I actually wanted to see Speed Racer. The trailers made the film look like it was committed to ridiculousness of the highest order, which I can always get behind.
Given the fairly simple idea that your main character is the titular Speed Racer (Emile Hirsh), the movie Speed Racer should be entirely free of exposition and backstory. It’s about a driver in futuristic, physics-defying races based off a cartoon from the 1960s that saw a resurgence in the 90s due to MTV re-airings. Period. Full-stop. Show me some cars. But noooo. . .
Instead, the Wachowski Brothers (The Matrix) manage to ruin the fairly decent race sequence that opens the movie with repeated, unnecessary cutaways to Speed Racer’s childhood as, entirely surprisingly, a kid who wants to race cars. Well, OK, we get some information about his older brother, Rex Racer. Great, but do we really need 25 minutes of intercutting during our first view of what should be a campy, brightly-colored cartoon race brought to life?
You see, this movie is meant to have gravitas. It’s supposed to be about the evils of corporatism and the bonds of family. After all, the core plot is about Royalton Industries wanting to take over the small, family-run Racer Motors. Royalton is part of a cabal of car manufacturers that fix races to benefit their stock prices. Blah, blah, blah, Speed, with the help of the "mysterious" Racer X (Lost’s Matthew Fox) has to win a few races to subvert the dominant paradigm, or whatever.

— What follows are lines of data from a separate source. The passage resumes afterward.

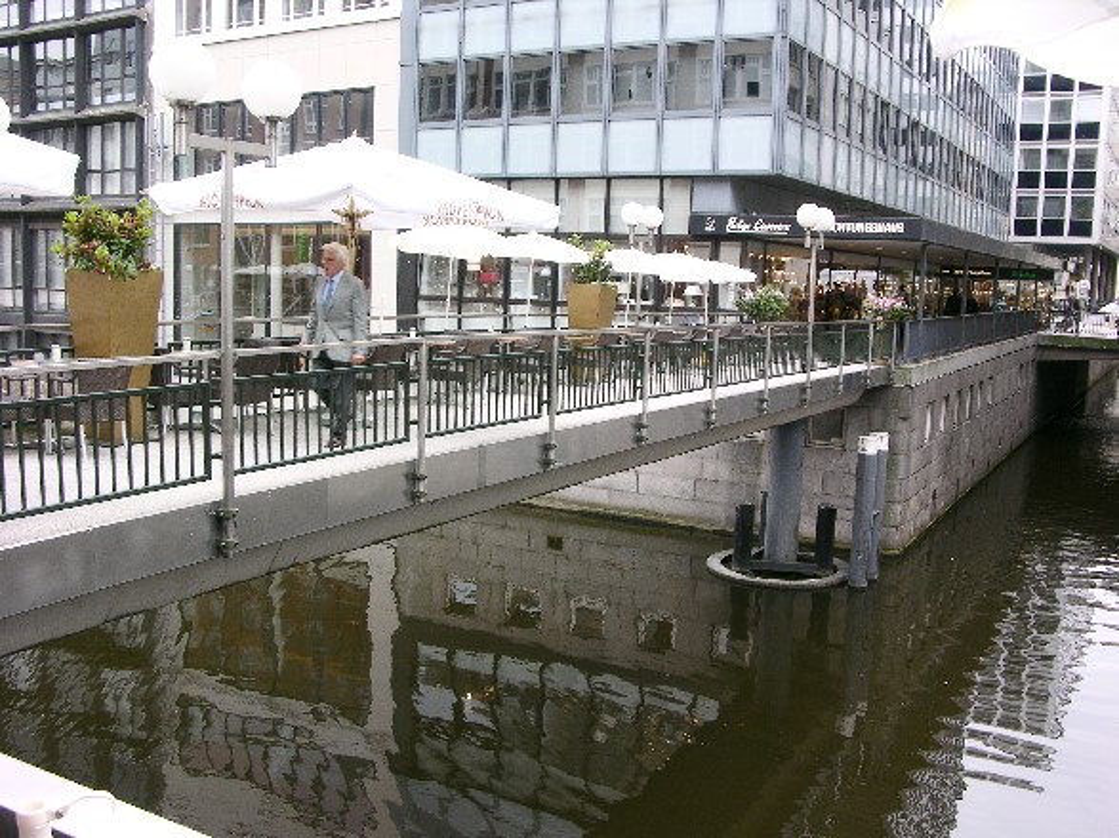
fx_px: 1131
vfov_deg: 40.7
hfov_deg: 52.6
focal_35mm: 35
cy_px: 419
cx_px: 560
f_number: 5
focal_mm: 8.9
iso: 50
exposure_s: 1/51.8
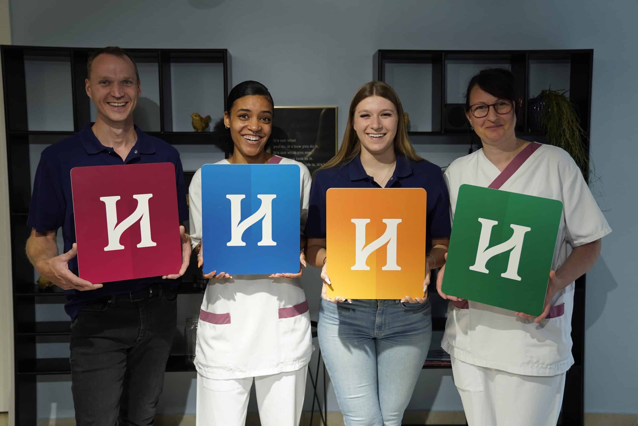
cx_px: 319
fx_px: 709
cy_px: 213
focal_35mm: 40
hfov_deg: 48.5
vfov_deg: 33.4
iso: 1000
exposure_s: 1/160
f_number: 3.2
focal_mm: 40
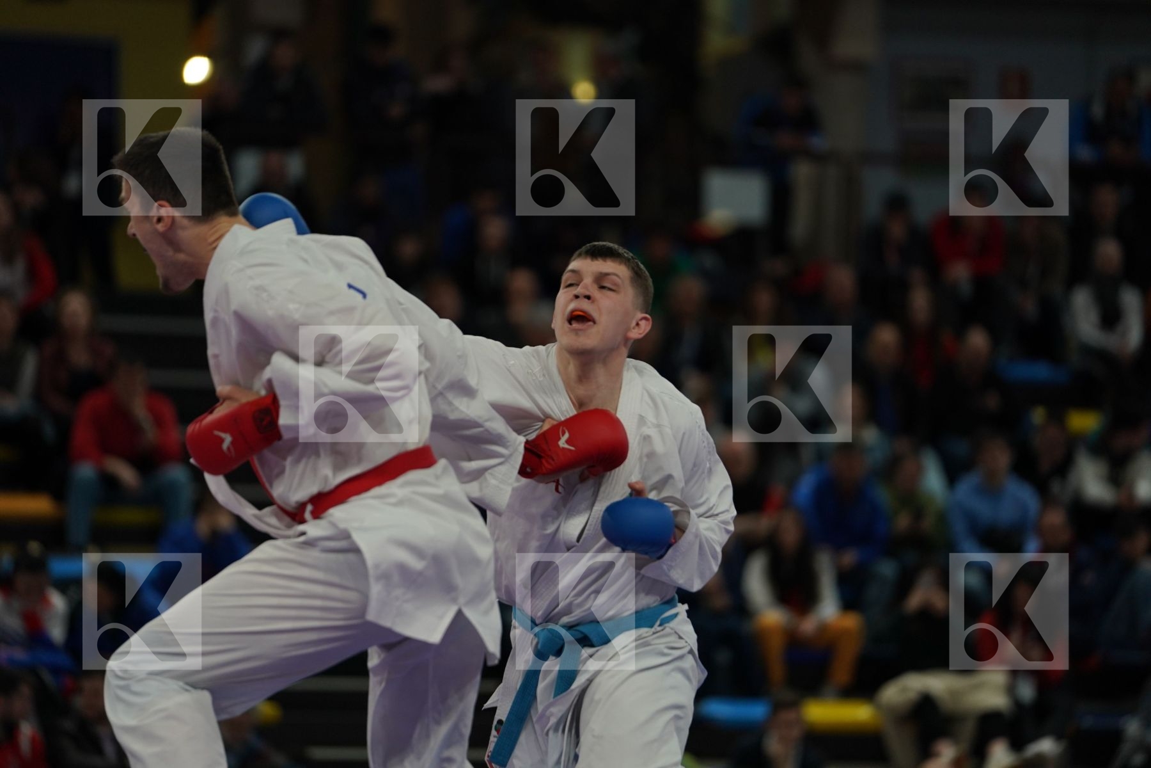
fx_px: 6394
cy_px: 384
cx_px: 576
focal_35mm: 200
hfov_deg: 10.3
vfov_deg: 6.9
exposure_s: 1/1000
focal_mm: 200
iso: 1000
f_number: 2.8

The Wachowskis seem to believe they’re saying something important enough to cut away from the exciting moments of the film. They’re not, but that’s a trap they’ve fallen into since The Matrix. (Their best film, Bound, is really the only one which avoids it.) The most enjoyable parts of Speed Racer are those that are entirely unhinged from reality, those that embrace the campiness.
Which, oddly enough, makes over-the-top, anime-inspired kung-fu scenes stand out in a movie about super-powered cars with guns attached to them. Heck, the theoretically climactic race of the movie is far less interesting than the middle race sequence, the cross-country rally Casa Cristo.
There are definitely moments to grab onto in the mess. The races, when we’re given a chance to stick with them, are fun at times. The opening sequence steals the concept of “ghosting” from driving video games to avoid the normal cinematic cliches that are used when a character is racing against the clock.
I came to the show for the crazy ridiculousness, and I did get some, what with all the airborne cars with saw blades and car-fu and the fun, interesting cartoon-crossed-with-live-action look of the thing. The bright, loud colors and lighting were fantastic, actually.
Plus, John Goodman as Pops Racer seems to be having fun and Susan Sarandon, Mom Racer, apparently can make some excellent PB&J because that’s the extent of what she has to do. The less said about Spritle and frigging Chim-Chim the goddamn chimpanzee the better.
But, really, I was more bored than I should have been and it was entirely the fault of the pacing and direction.
The car sequences were undercut by the back-and-forth to flashbacks and flashforwards, sometimes to scenes we saw less than 30 minutes ago, and the non-car sequences just went on far too long.
Also, the "reveal" at the end of the movie was presented as if, (1) it was actually a surprise to anyone with a six-year-old’s sense of storytelling and (2) it had any impact to the movie, at all. Mostly Speed Racer was two hours of me risking epileptic seizures for very little payoff.